Text segment:
:::
# Generative Adversarial Nets

## Imports

In [1]:
import tensorflow as tf
from tensorflow import keras
import numpy as np

## Model definition

### Note: I wrote the below code while looking at the notebook here: https://www.tensorflow.org/guide/keras/customizing_what_happens_in_fit/, but I didn't look at the GAN solution

First of all, let me make a plan about what I need to implement this paper:

I think the discrimnator needs to have a sigmoid activaiton function in the last layer (since it's predicting true/fake for the image it gets on the input) and its loss function needs to be binary crossentropy.

### Note: I know that the above sentence is incorrect, but I found it out after I tried to implement the GANs myself and then looking at the TensorFlow implementation

For the generator, its activation function doesn't need to exist (it can be just a Dense layer). The paper suggested building 2 multi-layer perceptrons, so I guess that's OK. The loss function should be RMSE or something of that sort since I will be measuring the difference between each pixel. With this approach I see that it's possible for the generator to learn to re-create the data distribution (the images), but this is the best idea I have as of now.

In [2]:
class GAN(keras.Model):
    def __init__(self):
        super(GAN, self).__init__()
        
        self.generator = tf.keras.Sequential([
            tf.keras.layers.Flatten(),
            tf.kears.layers.Dense(8),
            tf.kears.layers.Dense(16),
            tf.kears.layers.Dense(32),
            tf.keras.layers.Dense(inputs.shape) # TODO: Figure out how to make this layer output the image
                                                # of the same shape
        ])
        
        self.discriminator = tf.keras.Sequential([
            tf.keras.layers.Flatten(),
            tf.kears.layers.Dense(8),
            tf.kears.layers.Dense(16),
            tf.kears.layers.Dense(32),
            tf.keras.layers.Dense(1, activation="sigmoid")
        ])
        
        self.loss_tracker_generator = keras.metrics.Mean(name="loss_generator")
        self.metric_generator = keras.metrics.MeanAbsoluteError(name="mae")
:::
Dataset:
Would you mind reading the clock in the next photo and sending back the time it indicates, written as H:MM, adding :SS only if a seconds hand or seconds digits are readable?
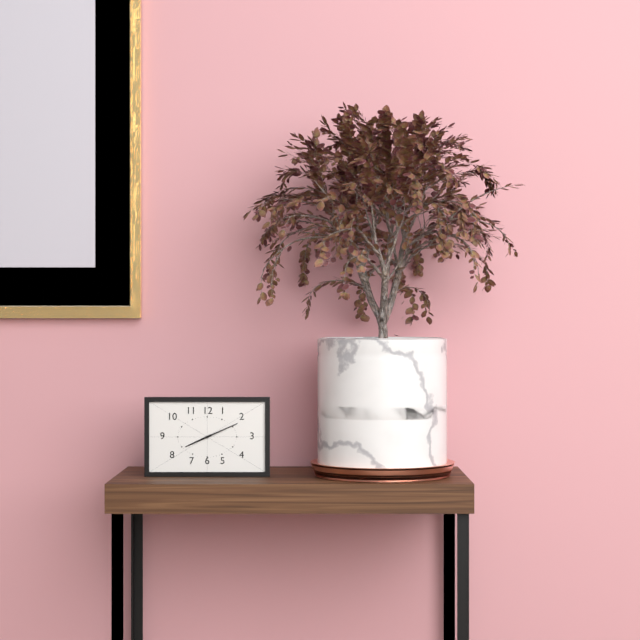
8:11
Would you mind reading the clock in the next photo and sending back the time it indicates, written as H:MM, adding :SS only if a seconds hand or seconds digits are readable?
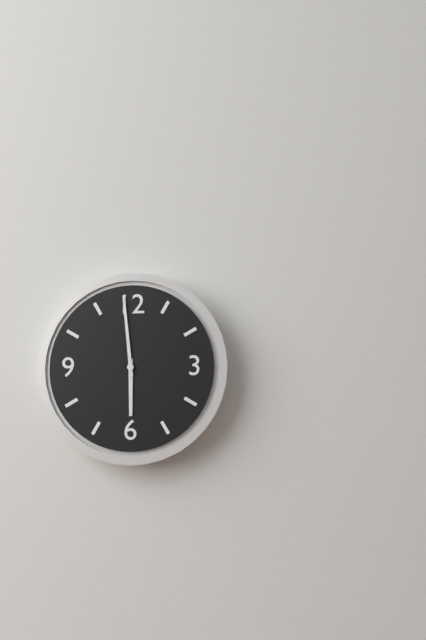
5:59
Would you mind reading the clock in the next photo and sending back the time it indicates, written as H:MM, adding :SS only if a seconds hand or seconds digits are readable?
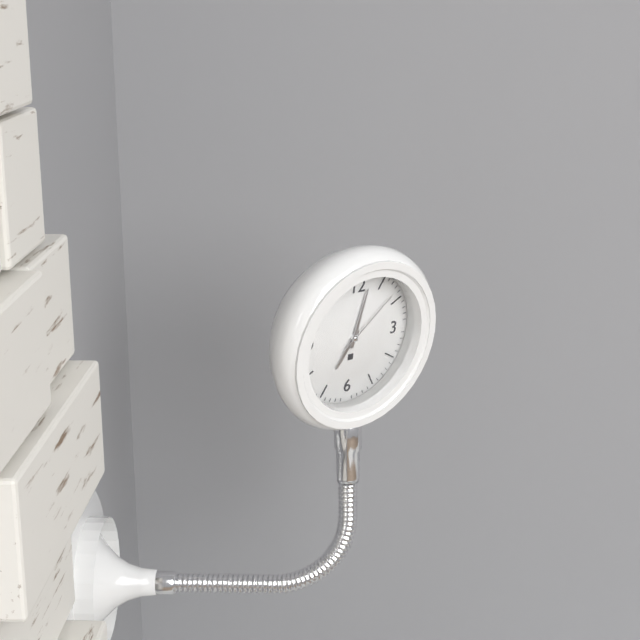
7:02:08
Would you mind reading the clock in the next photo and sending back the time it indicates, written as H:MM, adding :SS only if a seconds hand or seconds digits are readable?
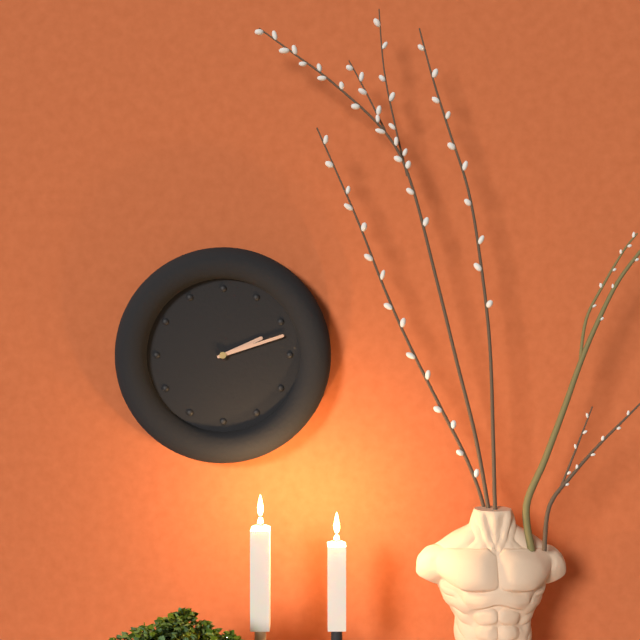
2:12
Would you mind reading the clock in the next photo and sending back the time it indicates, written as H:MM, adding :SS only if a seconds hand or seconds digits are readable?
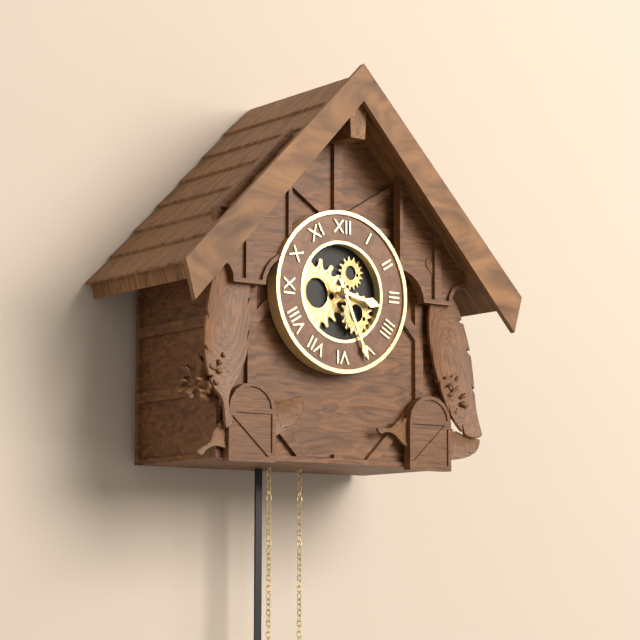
3:26
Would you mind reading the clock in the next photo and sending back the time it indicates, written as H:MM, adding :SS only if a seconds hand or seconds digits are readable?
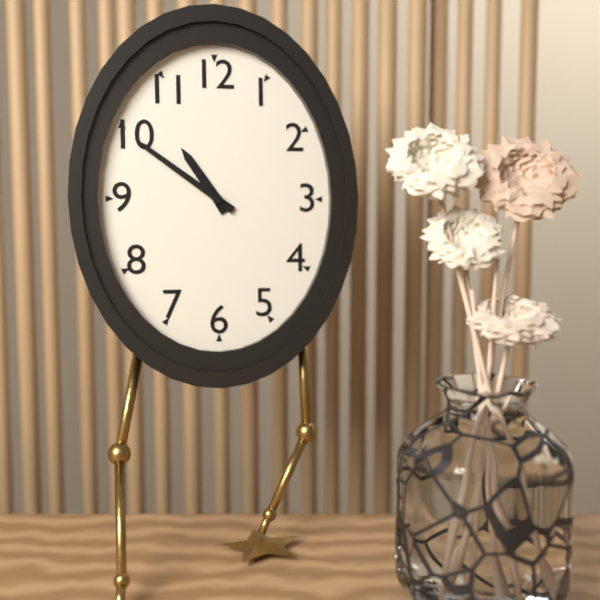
10:51
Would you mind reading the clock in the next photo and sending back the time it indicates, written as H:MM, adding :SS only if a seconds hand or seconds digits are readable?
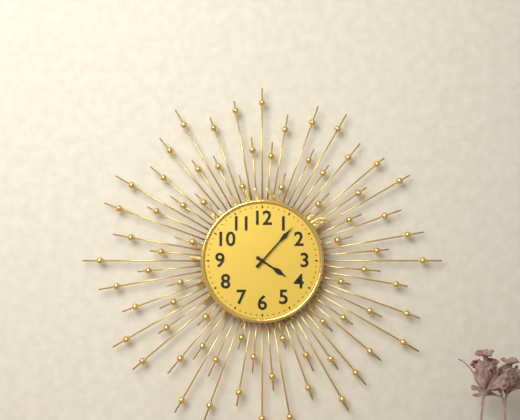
4:07
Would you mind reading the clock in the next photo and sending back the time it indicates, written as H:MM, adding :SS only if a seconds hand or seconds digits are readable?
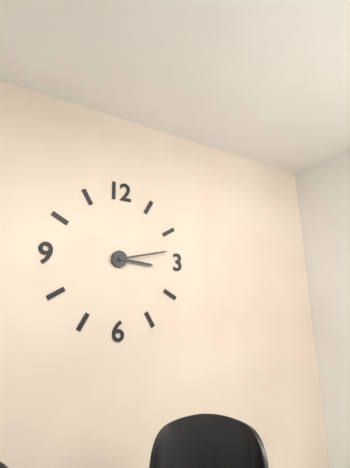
3:13
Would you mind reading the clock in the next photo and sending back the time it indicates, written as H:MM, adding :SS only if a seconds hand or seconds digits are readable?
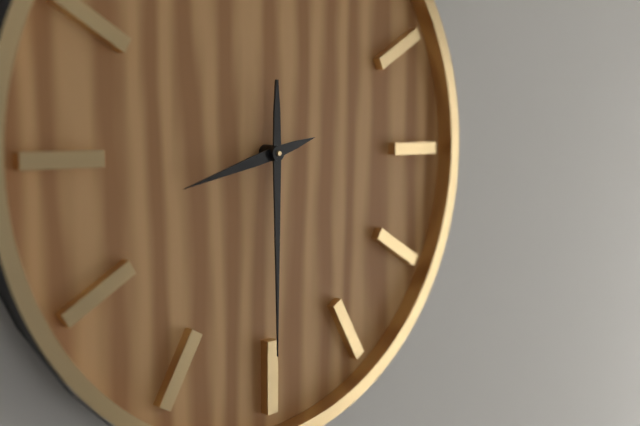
8:30
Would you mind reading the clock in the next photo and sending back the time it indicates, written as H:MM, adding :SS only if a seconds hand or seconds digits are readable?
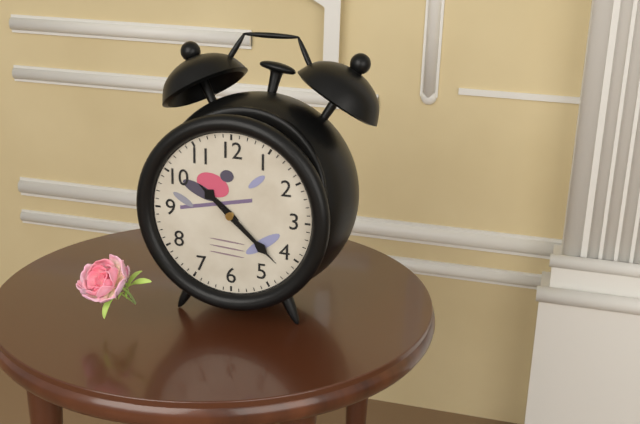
10:22
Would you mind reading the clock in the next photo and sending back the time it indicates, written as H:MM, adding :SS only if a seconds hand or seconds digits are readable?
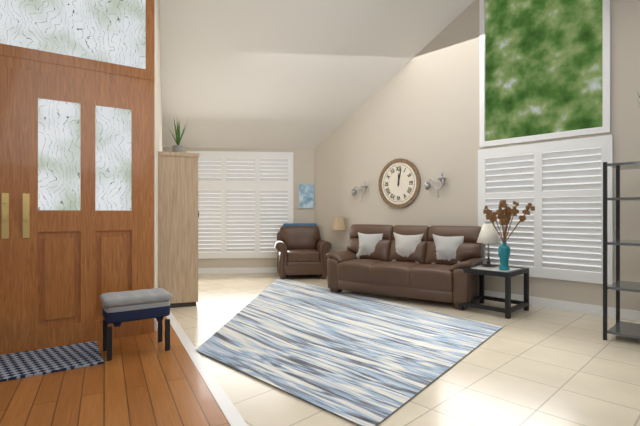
12:02
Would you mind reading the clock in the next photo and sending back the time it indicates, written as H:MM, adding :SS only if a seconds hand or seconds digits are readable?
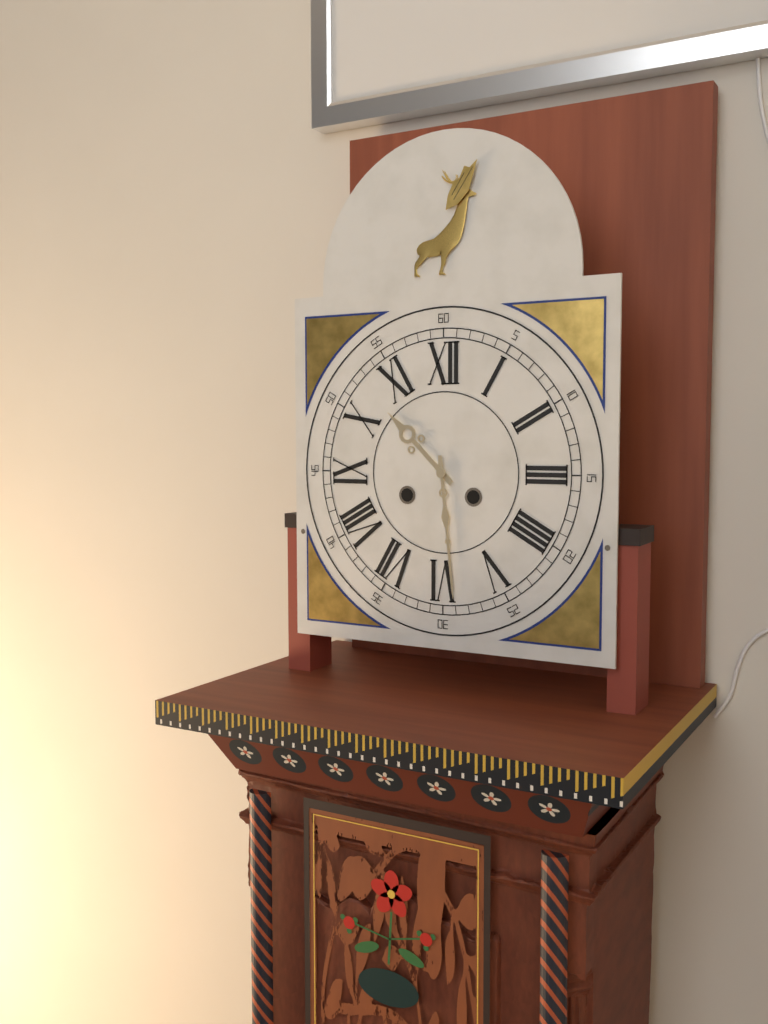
10:29
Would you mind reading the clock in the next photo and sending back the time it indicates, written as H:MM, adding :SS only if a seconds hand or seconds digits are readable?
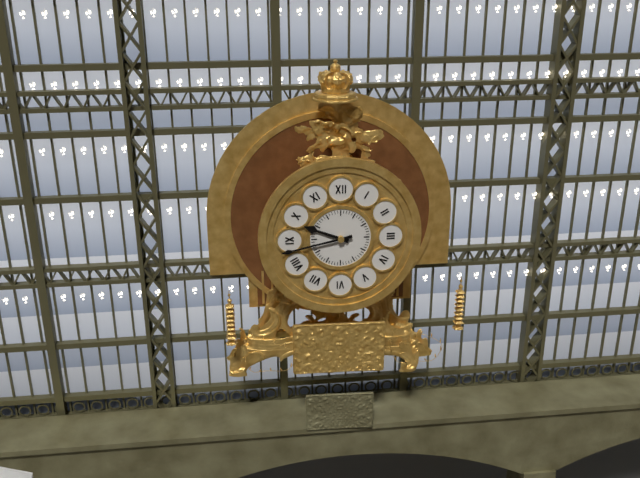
9:43
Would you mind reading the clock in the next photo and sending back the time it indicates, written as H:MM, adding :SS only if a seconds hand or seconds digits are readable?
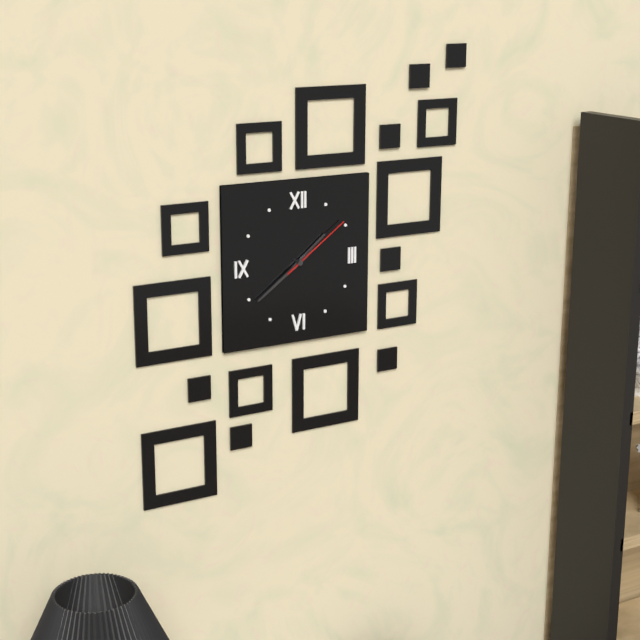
1:39:09
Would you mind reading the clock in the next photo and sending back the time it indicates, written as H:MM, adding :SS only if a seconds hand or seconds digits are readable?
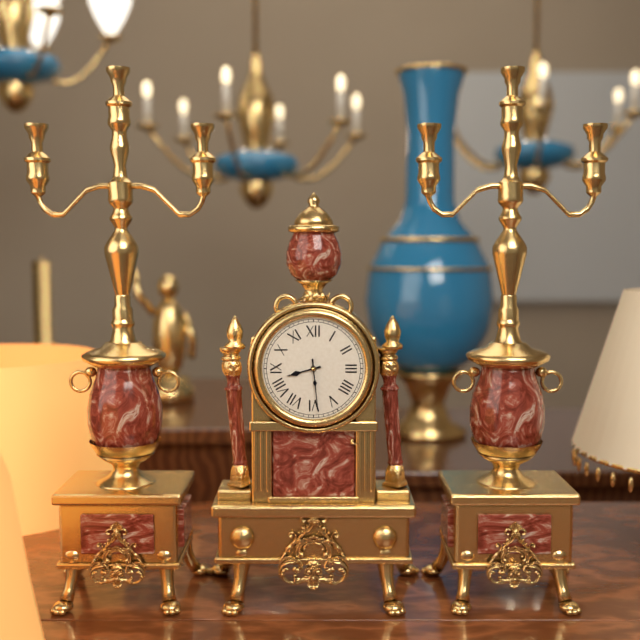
8:29
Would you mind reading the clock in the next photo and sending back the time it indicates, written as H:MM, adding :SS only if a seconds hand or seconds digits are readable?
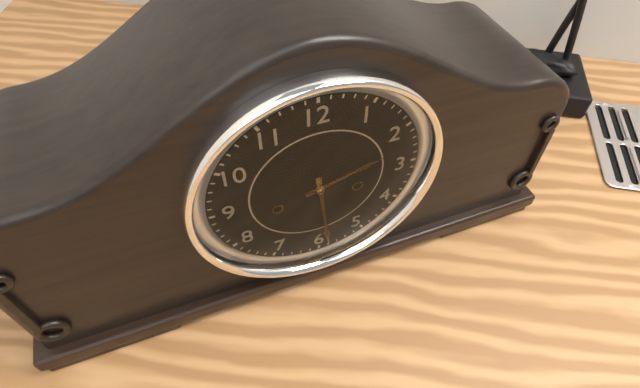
2:29
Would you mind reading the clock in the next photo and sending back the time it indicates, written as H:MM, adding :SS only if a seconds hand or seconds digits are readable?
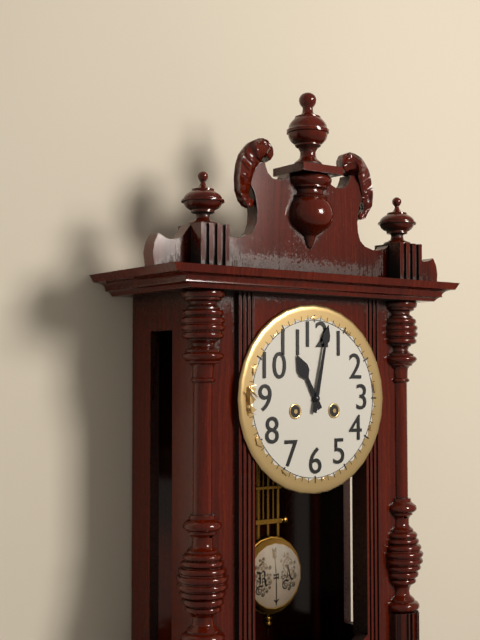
11:02
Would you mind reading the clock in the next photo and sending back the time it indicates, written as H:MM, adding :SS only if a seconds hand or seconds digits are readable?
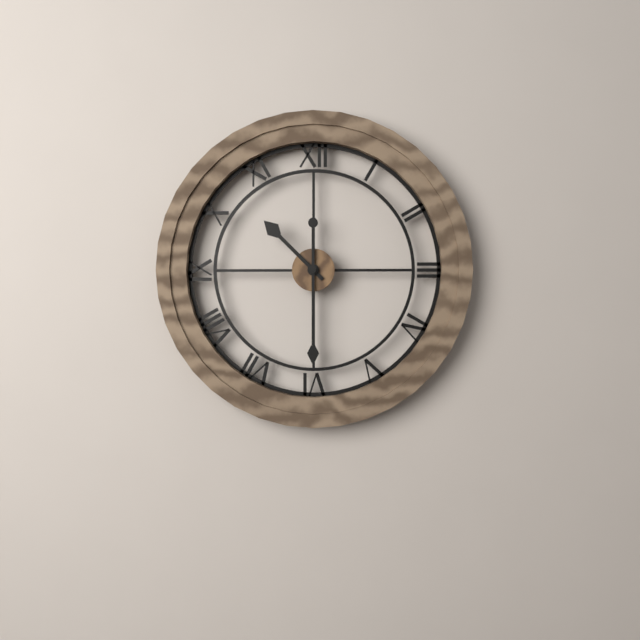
10:30
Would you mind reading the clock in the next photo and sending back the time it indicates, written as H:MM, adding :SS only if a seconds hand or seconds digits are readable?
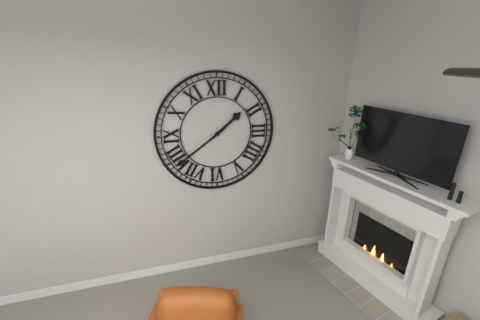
:::
Reproduce word for word the stretch of the generative adversarial nets notebook from "For the generator, its" through "have as of now.".

Right answer:
For the generator, its activation function doesn't need to exist (it can be just a Dense layer). The paper suggested building 2 multi-layer perceptrons, so I guess that's OK. The loss function should be RMSE or something of that sort since I will be measuring the difference between each pixel. With this approach I see that it's possible for the generator to learn to re-create the data distribution (the images), but this is the best idea I have as of now.